Dans un article intitulé Marois rejette l’idée d’une trêve, qu’il écrivait dans Le Devoir du 31 août, Antoine Robitaille, après avoir fait état très objectivement des dernières dispositions de Mme Marois, termine son texte d’une manière que, peut-être à tort, je trouve insidieuse.

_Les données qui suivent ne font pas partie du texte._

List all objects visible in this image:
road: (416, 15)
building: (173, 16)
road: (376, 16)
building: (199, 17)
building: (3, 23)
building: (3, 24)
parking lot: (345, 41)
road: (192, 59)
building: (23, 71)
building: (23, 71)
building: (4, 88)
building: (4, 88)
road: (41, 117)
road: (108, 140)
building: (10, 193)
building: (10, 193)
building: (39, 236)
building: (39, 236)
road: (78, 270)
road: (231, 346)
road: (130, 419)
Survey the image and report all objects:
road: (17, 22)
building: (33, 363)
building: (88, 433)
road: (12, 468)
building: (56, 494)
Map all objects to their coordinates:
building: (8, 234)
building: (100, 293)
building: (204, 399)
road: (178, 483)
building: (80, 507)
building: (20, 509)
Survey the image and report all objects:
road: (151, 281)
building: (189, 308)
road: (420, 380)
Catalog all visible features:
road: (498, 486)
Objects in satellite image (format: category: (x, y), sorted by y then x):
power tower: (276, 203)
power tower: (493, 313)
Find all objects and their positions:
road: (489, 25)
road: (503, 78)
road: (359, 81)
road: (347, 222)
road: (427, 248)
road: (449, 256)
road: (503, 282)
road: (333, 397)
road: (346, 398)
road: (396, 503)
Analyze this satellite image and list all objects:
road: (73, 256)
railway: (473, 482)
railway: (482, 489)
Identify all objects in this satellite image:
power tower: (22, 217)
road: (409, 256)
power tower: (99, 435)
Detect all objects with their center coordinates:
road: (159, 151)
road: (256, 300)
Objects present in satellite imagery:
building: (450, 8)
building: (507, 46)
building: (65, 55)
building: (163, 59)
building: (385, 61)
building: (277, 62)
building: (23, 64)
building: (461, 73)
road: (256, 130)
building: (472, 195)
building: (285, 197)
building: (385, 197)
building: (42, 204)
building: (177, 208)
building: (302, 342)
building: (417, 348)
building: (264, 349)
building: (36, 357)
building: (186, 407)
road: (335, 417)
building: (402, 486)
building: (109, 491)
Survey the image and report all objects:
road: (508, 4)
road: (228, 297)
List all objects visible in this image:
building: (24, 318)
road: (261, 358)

Comme s’il signalait un défaut évident chez cette dernière, il écrit : « Après avoir répondu avec difficulté à des questions de journalistes anglophones dans la langue de Shakespeare, Mme Marois a été taquinée [reste à savoir par qui ??] à propos de ses difficultés à parler l’anglais. » Celle-ci, ajoute-il, n’aurait « pas exclu de suivre d’autres cours d’anglais sous peu ».
Ces propos autant ceux de M. Robitaille que ceux qu’il attribue à Mme Marois supposent, semble-t-il, qu’un personnage politique québécois doit nécessairement pouvoir bien s’exprimer en anglais. Or c’est faux puisque le Québec est officiellement, depuis la Loi 22, de langue française. Quand il s’agit de journalistes oeuvrant sur notre sol, c’est eux qui doivent s’accommoder de cette réalité et poser leurs questions en français. Quant aux réponses, même si, dans le passé, nos politiques ont cru trouver quelque fierté à utiliser l’anglais, elles doivent se faire en français, ce qui d’ailleurs est une garantie contre les erreurs qui peuvent toujours se glisser dans un discours en langue étrangère.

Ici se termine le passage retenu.